Former Down All-Ireland winning manager Pete McGrath has revealed he once turned down an approach to manage Dublin.
The current Fermanagh boss says he was contacted by the Dubs in 2004 after Tommy Lyons left as manager and before Paul ‘Pillar’ Caffrey was appointed.
Dublin have never had an ‘outside’ senior football manager, although legendary Kerry manager Mick O’Dwyer was heavily linked with the position after the departure of Mayo-born Lyons in ‘04.
Now McGrath, whose Erne side play Antrim in the Ulster SFC on Sunday, claims he was also sounded out at that time by Dublin county board chief executive, John Costello, while he was managing Ireland’s International Rules squad.
“After my first year of International Rules management, there was a tentative approach made by John Costello from Dublin,” McGrath revealed.
“That’s when I was still teaching and the prospect of driving up and down to Dublin. I would say it was a tentative approach but I said ‘no’.”
Although he was disappointed with how his 13-year reign in Down ended in 2002, McGrath says he did not take the Fermanagh job to prove he could still cut it as a senior inter-county manager, insisting he turned down a number of inter-county jobs — including Meath — before accepting the Erne post 18 months ago.
“Things didn’t end that well in Down and I recognise that, but coming here (to Fermanagh) wasn’t to prove a point to Down people, not at all.
“Since then (2002) I was nearly taking other jobs. Twice I nearly took the Louth job. I nearly took the Monaghan job before Eamonn McEneaney (in October 2010) and I was lobbied very hard by Meath people to go down there.
“I knew that those jobs weren’t right because I wasn’t ready to go back into county senior football. But when this opportunity came, very late in the day in November 2013, I said to myself, ‘Look, you’re out of teaching and this could be your last chance to manage at this level so go for it’.
“Coming here was me doing what I wanted to do.”
The 60-year-old says he still gets a “fix” from working within a team dynamic and admits it would be “a dull life” without football.

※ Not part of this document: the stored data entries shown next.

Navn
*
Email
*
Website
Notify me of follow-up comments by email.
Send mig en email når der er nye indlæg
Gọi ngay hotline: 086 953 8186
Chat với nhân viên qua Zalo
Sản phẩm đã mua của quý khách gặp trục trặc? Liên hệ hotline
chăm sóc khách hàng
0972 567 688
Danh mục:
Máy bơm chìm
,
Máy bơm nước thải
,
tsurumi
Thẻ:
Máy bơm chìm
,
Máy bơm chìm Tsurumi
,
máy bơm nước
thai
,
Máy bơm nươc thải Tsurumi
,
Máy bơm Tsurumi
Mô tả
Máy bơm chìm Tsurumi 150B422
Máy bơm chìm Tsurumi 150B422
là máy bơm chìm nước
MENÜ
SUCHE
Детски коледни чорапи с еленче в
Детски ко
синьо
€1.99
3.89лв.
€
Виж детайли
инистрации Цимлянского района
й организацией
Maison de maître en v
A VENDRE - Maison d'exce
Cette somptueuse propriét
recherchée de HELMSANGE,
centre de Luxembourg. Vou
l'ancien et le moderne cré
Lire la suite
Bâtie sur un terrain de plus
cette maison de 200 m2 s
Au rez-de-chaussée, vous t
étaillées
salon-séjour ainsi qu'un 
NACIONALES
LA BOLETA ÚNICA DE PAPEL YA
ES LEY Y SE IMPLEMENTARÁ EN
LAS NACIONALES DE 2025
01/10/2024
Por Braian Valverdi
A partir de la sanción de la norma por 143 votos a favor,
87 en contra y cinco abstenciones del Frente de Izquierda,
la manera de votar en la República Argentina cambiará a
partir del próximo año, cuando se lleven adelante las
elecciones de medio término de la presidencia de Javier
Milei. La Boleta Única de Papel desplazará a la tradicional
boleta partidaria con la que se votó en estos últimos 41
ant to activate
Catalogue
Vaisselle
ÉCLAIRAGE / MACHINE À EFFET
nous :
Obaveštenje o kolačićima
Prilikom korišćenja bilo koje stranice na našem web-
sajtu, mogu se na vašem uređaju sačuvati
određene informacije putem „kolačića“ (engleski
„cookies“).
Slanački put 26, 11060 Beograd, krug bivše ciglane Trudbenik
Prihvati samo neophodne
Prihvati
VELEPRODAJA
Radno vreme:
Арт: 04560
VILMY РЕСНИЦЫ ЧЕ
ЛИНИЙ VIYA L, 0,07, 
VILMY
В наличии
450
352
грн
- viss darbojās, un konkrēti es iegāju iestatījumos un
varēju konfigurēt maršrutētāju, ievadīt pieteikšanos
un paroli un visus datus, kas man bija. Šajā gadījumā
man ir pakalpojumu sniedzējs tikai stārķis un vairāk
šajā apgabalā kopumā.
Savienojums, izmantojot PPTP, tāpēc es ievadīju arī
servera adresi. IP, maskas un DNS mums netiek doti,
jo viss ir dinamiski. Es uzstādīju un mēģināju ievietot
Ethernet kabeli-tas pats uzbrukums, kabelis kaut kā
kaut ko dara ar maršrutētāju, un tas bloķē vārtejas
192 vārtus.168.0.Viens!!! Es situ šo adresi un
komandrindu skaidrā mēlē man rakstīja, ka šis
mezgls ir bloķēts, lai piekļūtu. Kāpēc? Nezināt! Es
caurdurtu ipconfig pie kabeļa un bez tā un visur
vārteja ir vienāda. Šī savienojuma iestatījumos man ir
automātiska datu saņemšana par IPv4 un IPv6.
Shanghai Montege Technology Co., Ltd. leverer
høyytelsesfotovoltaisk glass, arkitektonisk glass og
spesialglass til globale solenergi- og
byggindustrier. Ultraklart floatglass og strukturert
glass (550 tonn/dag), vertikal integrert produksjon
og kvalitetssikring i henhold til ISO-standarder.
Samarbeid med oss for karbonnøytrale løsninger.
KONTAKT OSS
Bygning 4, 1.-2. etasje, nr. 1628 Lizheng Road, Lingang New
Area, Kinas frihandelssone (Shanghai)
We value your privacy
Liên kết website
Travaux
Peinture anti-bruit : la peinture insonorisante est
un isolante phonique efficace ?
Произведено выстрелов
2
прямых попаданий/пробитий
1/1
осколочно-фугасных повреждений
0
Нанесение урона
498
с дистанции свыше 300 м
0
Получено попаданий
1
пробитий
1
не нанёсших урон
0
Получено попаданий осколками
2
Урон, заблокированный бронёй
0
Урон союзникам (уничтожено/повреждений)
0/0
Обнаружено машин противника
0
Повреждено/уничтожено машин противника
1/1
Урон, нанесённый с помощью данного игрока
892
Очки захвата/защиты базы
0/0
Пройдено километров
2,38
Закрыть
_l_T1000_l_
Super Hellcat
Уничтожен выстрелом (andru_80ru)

“If you get a strong group dynamic going there is a great buzz and a sense of fulfilment and satisfaction from working with a group that has a common purpose,” he explained.
“That gives me a lot of satisfaction and if that was to be chopped out of my life it would be a very dull life for me. There are lows — ask any manager. You can reach the depths of depression but I always say to the players we are doing this for the people of Fermanagh.
“We want to give them a county team they are going to be proud of, give them county players they’ll want to emulate, give them iconic figures. Tyrone have them, Down have them, Donegal have them.
“Our guys can be those figures for Fermanagh.
“So it’s about doing it for more than yourself. You are doing it for others as well. I think when you’ve got higher motives then the higher your performance will get.”